The problem with this ‘writing a book’ phase is that people keep asking the same questions, “How is the book coming along?” Or “When will the book be finished?” Or the brave ones would ask, “Can I read what you have written so far?” Trust me; these are not fun questions for someone who only has a few crappy chapters written that are submerged in a sea of electronic dust in the ‘Books I am Writing’ folder on an aging MacBook Air. Eventually, I just stopped talking about the book as the pros of being thought of as a future author did not outweigh the disappointed looks on people’s faces or awkward silences that I had to endure after I deflected questions about my book. 
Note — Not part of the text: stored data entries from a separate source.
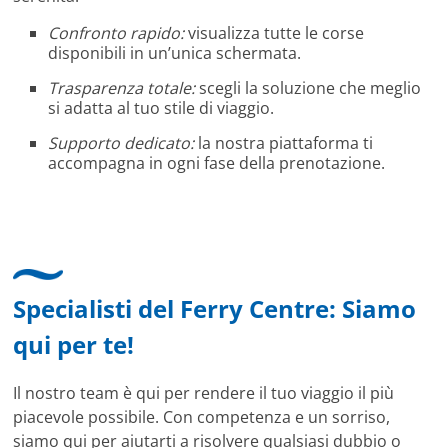
Confronto rapido:
visualizza tutte le corse
disponibili in un’unica schermata.
Trasparenza totale:
scegli la soluzione che meglio
si adatta al tuo stile di viaggio.
Supporto dedicato:
la nostra piattaforma ti
accompagna in ogni fase della prenotazione.
Specialisti del Ferry Centre: Siamo
qui per te!
Il nostro team è qui per rendere il tuo viaggio il più
piacevole possibile. Con competenza e un sorriso,
siamo qui per aiutarti a risolvere qualsiasi dubbio o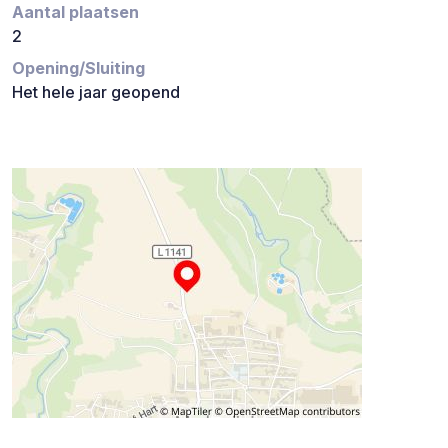
Aantal plaatsen
2
Opening/Sluiting
Het hele jaar geopend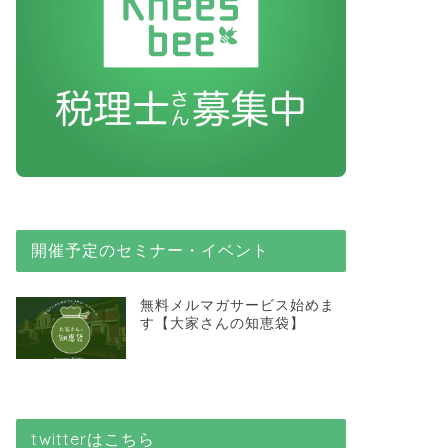
開催予定のセミナー・イベント
無料メルマガサービス始めま
す【大家さんの知恵袋】
twitterはこちら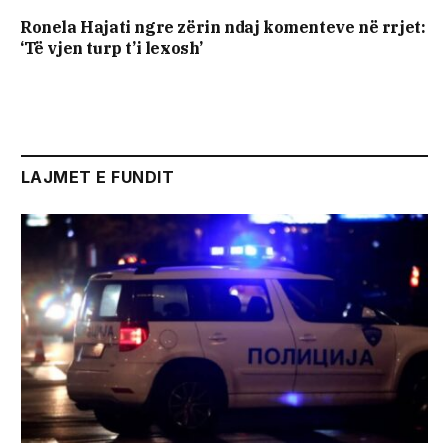
Ronela Hajati ngre zërin ndaj komenteve në rrjet:
‘Të vjen turp t’i lexosh’
LAJMET E FUNDIT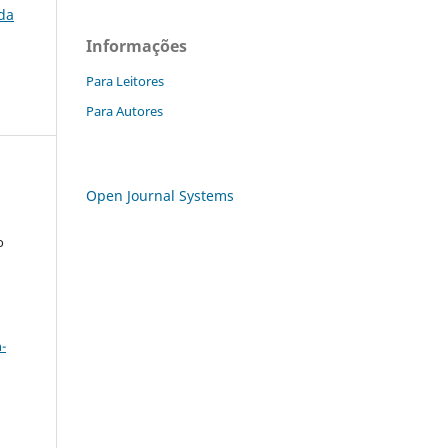
 da
Informações
Para Leitores
Para Autores
Open Journal Systems
o
a
-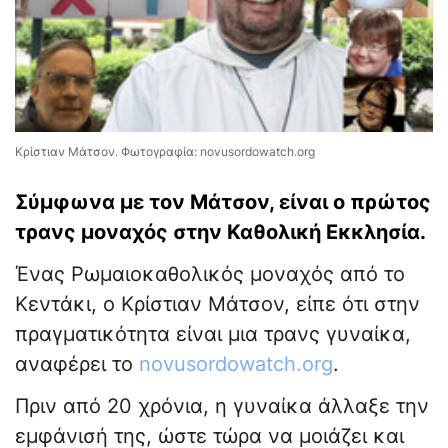
Κρίστιαν Μάτσον. Φωτογραφία: novusordowatch.org
Σύμφωνα με τον Μάτσον, είναι ο πρώτος
τρανς μοναχός στην Καθολική Εκκλησία.
Ένας Ρωμαιοκαθολικός μοναχός από το
Κεντάκι, ο Κρίστιαν Μάτσον, είπε ότι στην
πραγματικότητα είναι μια τρανς γυναίκα,
αναφέρει το
novusordowatch.org
.
Πριν από 20 χρόνια, η γυναίκα άλλαξε την
εμφάνισή της, ώστε τώρα να μοιάζει και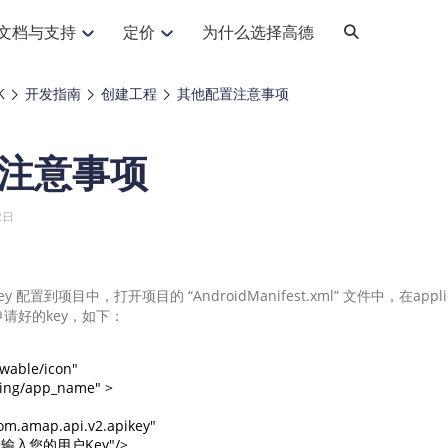
文档与支持
定价
为什么选择高德
网格化营销
三农场景可视化
API
品升级
路线导航
Android 平台
地图产品
iOS 平台
NEW
NEW
K
开发指南
创建工程
其他配置注意事项
提供银行网格化营销场景应用
提供乡村振兴三农场景应用
鸿蒙星河版导航SDK
Android 地图SDK
鸿蒙星河版地图SDK
iOS 地图SDK
NEW
HOT
智慧交通
社交
鸿蒙星河版导航SDK
鸿蒙星河版-轻量地图SDK
注意事项
JS API
SaaS
优化交通资源配置，赋能智慧交通系统
Android 轻量版地图SDK
社交应用位置服务解决方案
iOS 轻量版地图SDK
id定位问题相关
导航
动态地图
HOT
HOT
出行
Android 定位SDK
运动
iOS 定位SDK
轻松地在APP中加入导航能力
动态地图展示、配置
提供Geolocation定位插件
2日
提供网约车等出行场景解决方案
运动类应用解决方案
ndroid
iOS
API
JS
Android
iOS
HarmonyOS
Android 导航SDK
iOS 导航SDK
换为详细结构化的地址
路线规划
3D地图
HOT
HOT
O2O
智能硬件
提供步行、驾车等规划能力
3D动态地图展示、配置
 API
Android 猎鹰SDK
iOS 猎鹰SDK
4种地图元素可定制
到店、到家等多种O2O业务解决方案
智能硬件LBS解决方案
PI
JS
Android
iOS
配置到项目中，打开项目的 “AndroidManifest.xml” 文件中，在appli
申请好的key，如下：
猎鹰服务
地铁图
相关问题
上门服务调度
零售铺货
提供专业轨迹管理服务
简单易用的移动端地铁线路图开发接口
提供上门业务调度解决方案
零售快消行业，渠道铺货解决方案
PI
Android
iOS
JS
Android
iOS
wable/icon"

货车路径规划
静态地图
ring/app_name" >

专业的货车路径规划服务
灵活地将高德地图迁入应用网页
PI
Android
iOS
com.amap.api.v2.apikey"

智能调度引擎
3D地形图
ue="请输入您的用户Key"/>
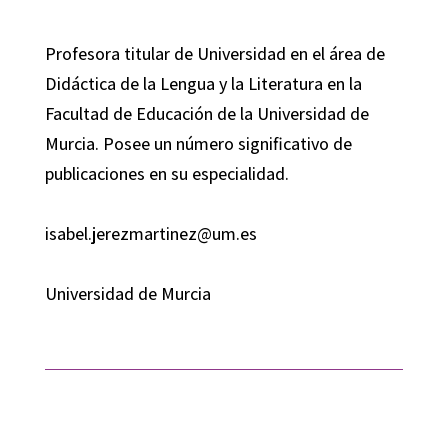
Profesora titular de Universidad en el área de
Didáctica de la Lengua y la Literatura en la
Facultad de Educación de la Universidad de
Murcia. Posee un número significativo de
publicaciones en su especialidad.
isabel.jerezmartinez@um.es
Universidad de Murcia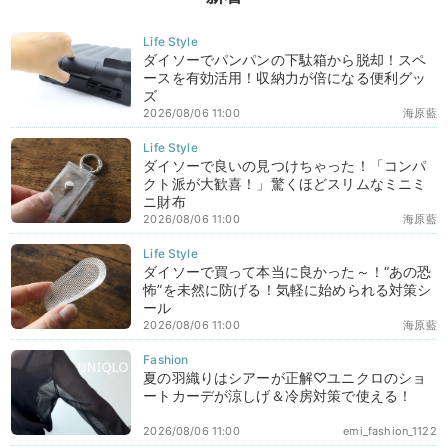
ダイソーでパンパンの下駄箱から脱却！スペ
ースを有効活用！収納力が倍になる便利グッ
ズ
2026/08/06 11:00
海原藍
ダイソーで良いの見つけちゃった！「コンパ
クト派が大歓喜！」驚くほどスリムなミニミ
ニ財布
2026/08/06 11:00
海原藍
ダイソーで買って本当に良かった～！“あの恐
怖”を未然に防げる！気軽に始められる対策シ
ール
2026/08/06 11:00
海原藍
夏の羽織りはシアーが正解♡ユニクロのショ
ートカーデが涼しげ＆冷房対策で使える！
2026/08/06 11:00
emi_fashion_1122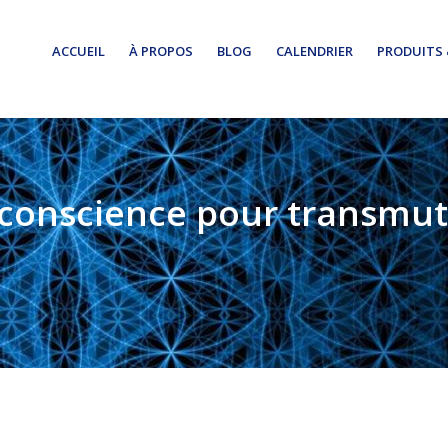
ACCUEIL
À PROPOS
BLOG
CALENDRIER
PRODUITS 
 conscience pour transmute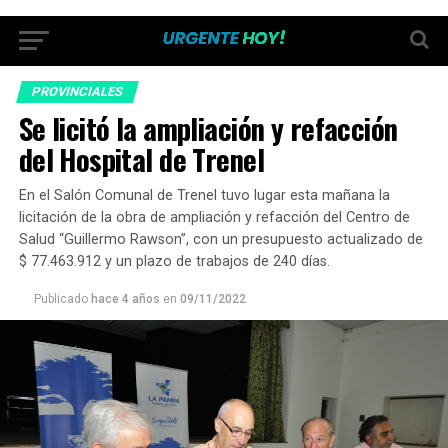
PROVINCIALES
Se licitó la ampliación y refacción
del Hospital de Trenel
En el Salón Comunal de Trenel tuvo lugar esta mañana la
licitación de la obra de ampliación y refacción del Centro de
Salud “Guillermo Rawson”, con un presupuesto actualizado de
$ 77.463.912 y un plazo de trabajos de 240 días.
Publicado
hace 4 años
en
09/11/2022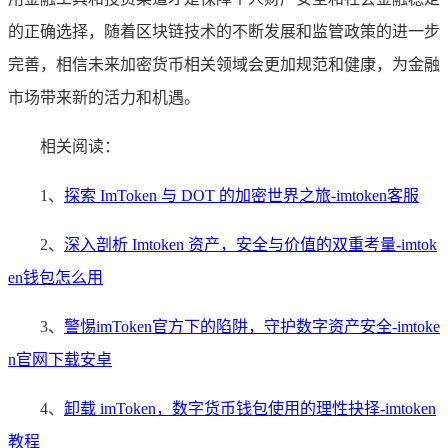
的正确选择，随着区块链技术的不断发展和监管政策的进一步
完善，相信未来加密货币相关领域会更加规范和健康，为金融
市场带来新的活力和机遇。
相关阅读：
1、
探索 ImToken 与 DOT 的加密世界之旅-imtoken客服
2、
深入剖析 Imtoken 资产，安全与价值的双重考量-imtok
en钱包怎么用
3、
警惕imToken官方下的陷阱，守护数字资产安全-imtoke
n官网下载安卓
4、
卸载 imToken，数字货币钱包使用的理性抉择-imtoken
教程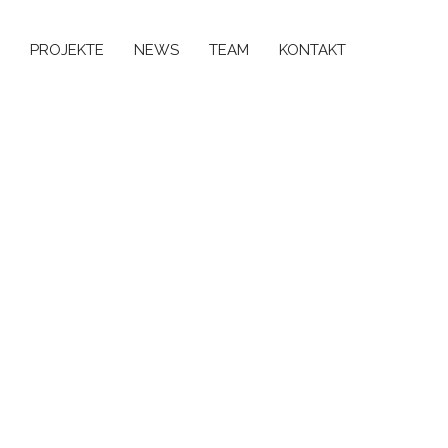
PROJEKTE
NEWS
TEAM
KONTAKT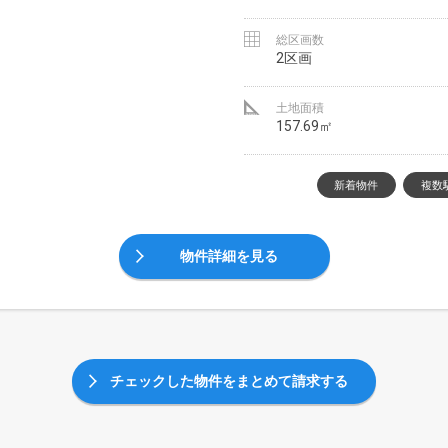
総区画数
2区画
土地面積
157.69㎡
新着物件
複数
物件詳細を見る
チェックした物件をまとめて請求する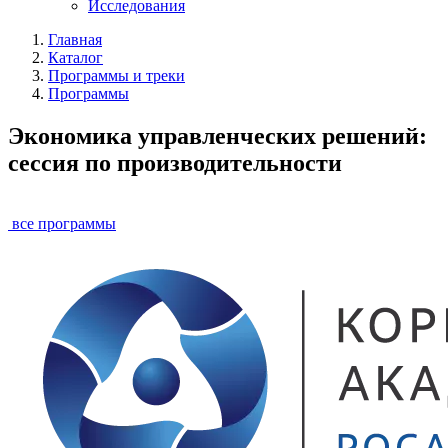
Исследования
Главная
Каталог
Программы и треки
Программы
Экономика управленческих решений:
сессия по производительности
все программы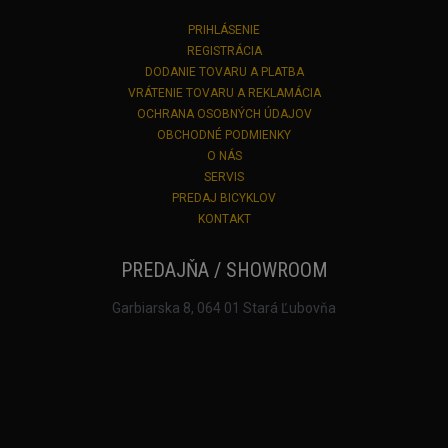
PRIHLÁSENIE
REGISTRÁCIA
DODANIE TOVARU A PLATBA
VRÁTENIE TOVARU A REKLAMÁCIA
OCHRANA OSOBNÝCH ÚDAJOV
OBCHODNÉ PODMIENKY
O NÁS
SERVIS
PREDAJ BICYKLOV
KONTAKT
PREDAJŇA / SHOWROOM
Garbiarska 8, 064 01 Stará Ľubovňa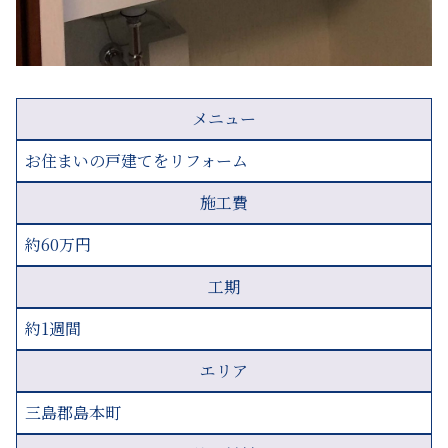
メニュー
お住まいの戸建てをリフォーム
施工費
約60万円
工期
約1週間
エリア
三島郡島本町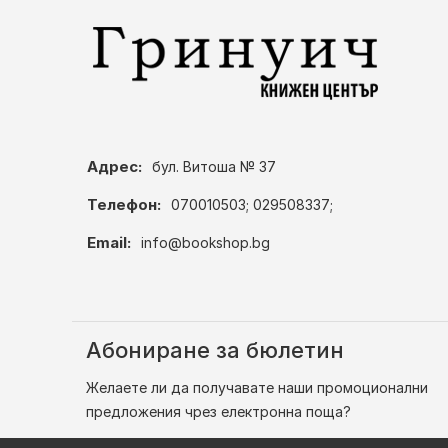
Адрес:
бул. Витоша № 37
Телефон:
070010503; 029508337;
Email:
info@bookshop.bg
Абониране за бюлетин
Желаете ли да получавате наши промоционални
предложения чрез електронна поща?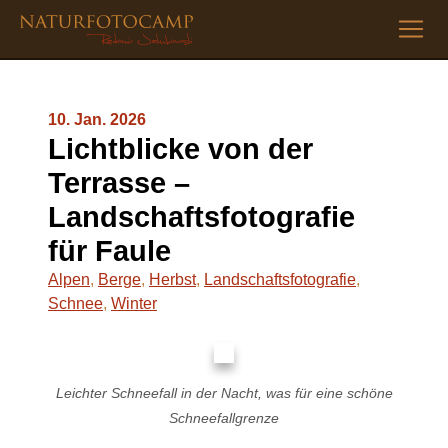
10. Jan. 2026
Lichtblicke von der
Terrasse –
Landschaftsfotografie
für Faule
Alpen
,
Berge
,
Herbst
,
Landschaftsfotografie
,
Schnee
,
Winter
Leichter Schneefall in der Nacht, was für eine schöne
Schneefallgrenze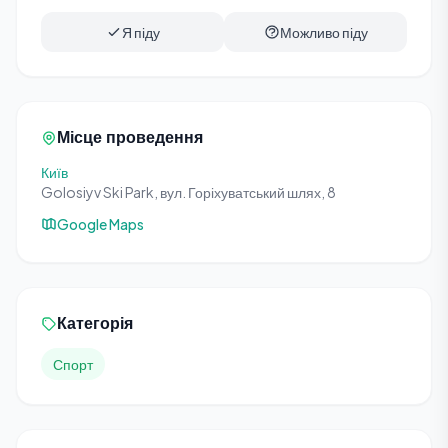
Я піду
Можливо піду
Місце проведення
Київ
Golosiyv Ski Park, вул. Горіхуватський шлях, 8
Google Maps
Категорія
Спорт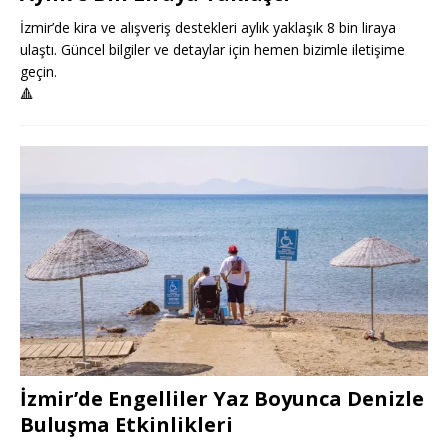
İzmir’de kira ve alışveriş destekleri aylık yaklaşık 8 bin liraya
ulaştı. Güncel bilgiler ve detaylar için hemen bizimle iletişime
geçin.
🔺
İzmir’de Engelliler Yaz Boyunca Denizle
Buluşma Etkinlikleri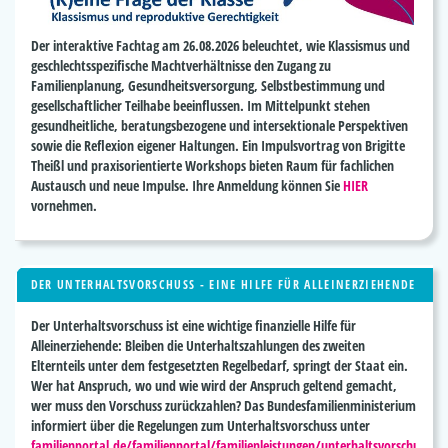
Der interaktive Fachtag am
26.08.2026
beleuchtet, wie Klassismus und
geschlechtsspezifische Machtverhältnisse den Zugang zu
Familienplanung, Gesundheitsversorgung, Selbstbestimmung und
gesellschaftlicher Teilhabe beeinflussen. Im Mittelpunkt stehen
gesundheitliche, beratungsbezogene und intersektionale Perspektiven
sowie die Reflexion eigener Haltungen. Ein Impulsvortrag von
Brigitte
Theißl
und praxisorientierte Workshops bieten Raum für fachlichen
Austausch und neue Impulse. Ihre Anmeldung können Sie
HIER
vornehmen.
DER UNTERHALTSVORSCHUSS - EINE HILFE FÜR ALLEINERZIEHENDE
Der Unterhaltsvorschuss ist eine
wichtige finanzielle Hilfe
für
Alleinerziehende: Bleiben die Unterhaltszahlungen des zweiten
Elternteils unter dem festgesetzten Regelbedarf, springt der Staat ein.
Wer hat Anspruch, wo und wie wird der Anspruch geltend gemacht,
wer muss den Vorschuss zurückzahlen? Das Bundesfamilienministerium
informiert über die Regelungen zum Unterhaltsvorschuss unter
familienportal.de/familienportal/familienleistungen/unterhaltsvorschuss
.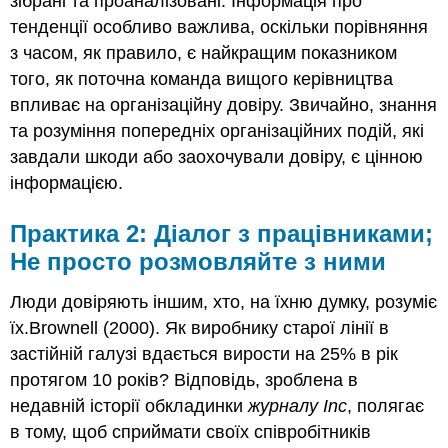
зібрані та проаналізовані. Інформація про
тенденції особливо важлива, оскільки порівняння
з часом, як правило, є найкращим показником
того, як поточна команда вищого керівництва
впливає на організаційну довіру. Звичайно, знання
та розуміння попередніх організаційних подій, які
завдали шкоди або заохочували довіру, є цінною
інформацією.
Практика 2: Діалог з працівниками;
Не просто розмовляйте з ними
Люди довіряють іншим, хто, на їхню думку, розуміє
їх.Brownell (2000). Як виробнику старої лінії в
застійній галузі вдається вирости на 25% в рік
протягом 10 років? Відповідь, зроблена в
недавній історії обкладинки
журналу Inc
, полягає
в тому, щоб сприймати своїх співробітників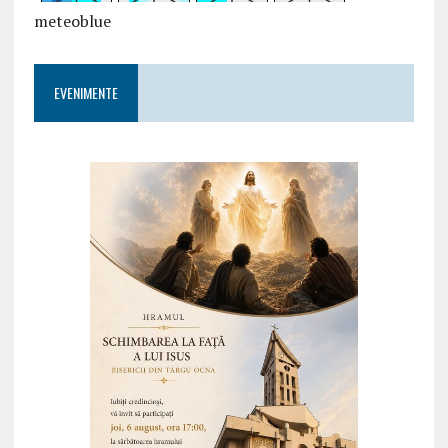
meteoblue
EVENIMENTE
Then Covid-19 entered into our lives, completely disrupting the world as we knew it.  My birthday trip to Australia planned for March 2020 was canceled, and my wife and I ended up spending the lockdown in a friend’s farmhouse in a quaint town called Lonavala, located between Mumbai and Pune. The only way that I could feel better about the fact that I no longer was going to be spending my 40th birthday with friends and family on the beaches of Sydney was by telling myself that the lockdown means that I could finally finish the book. And that is precisely what I did, waking up at 6:00 am every day and writing for hours. It was a surreal experience to witness the words pour out of my head and onto the computer screen. I would write until I drained every ounce of creativity gifted to me by whatever external force that had been assigned to ensuring I complete this book and then move on to the rest of my day’s tasks and activities.    

After one month of living this routine, the first draft of the book was complete. It was by no means perfect, but I could confidently say that the essence of my career journey and philosophy about identifying and securing a dream job was neatly encapsulated into the 50,000 words of the manuscript.  Then my wife edited the book, followed by my sister-in-law, both offering hundreds of feedback points and their testament that the book was pretty good. I was still a little skeptical about the book’s merits, though, since I knew it would be hard for close family members to tell me that my book stinks. So I bravely requested my dear friend Marian to edit the text. Marian is a professional journalist and author from Germany who now resides in Istanbul. He sent me more than one thousand points for feedback and, most importantly, his validation that the book is solid and will profoundly impact people’s lives.  

So here I am. Back at the same lovely farmhouse in Lonavala, riding out another Covid-19 lockdown, nearly a year after finishing the first draft of the book. The eighth draft of the book is now complete, and, honestly, I am finally thrilled about the content. While I have appointed a literary agent, I am slightly stalling the publishing process as the pandemic would impact my ability to travel to places where I can promote and talk about the book once it is published. I know the virtual platform always exists; however, I believe that nothing can replace physical interaction. So this is where things stand with regards to my book. But I am still left with the same question I started with: 

“At what point in the process can people tell people they have written a book?”

Is a manuscript a book when the writer feels that it is done? Or only when a publisher converts it into a fancy package complete with nicely smelling pages sandwiched between neatly designed covers, with the author’s photo and bio on the back sleeve? Can I now refer to myself as a writer or author, or am I still just a shmuck who is writing a book? Is a book really considered a book if it cannot be found on Amazon? If a book has been published and is on Amazon but rated a 0 with only negative reviews, is the author allowed to talk about it in public? These are age-old philosophical questions that need to be studied by our brightest minds. For now, I will just sit with them while I push my agent to get me a good publishing deal, so no one ever needs to be convinced that I am, indeed, an author who has written a book.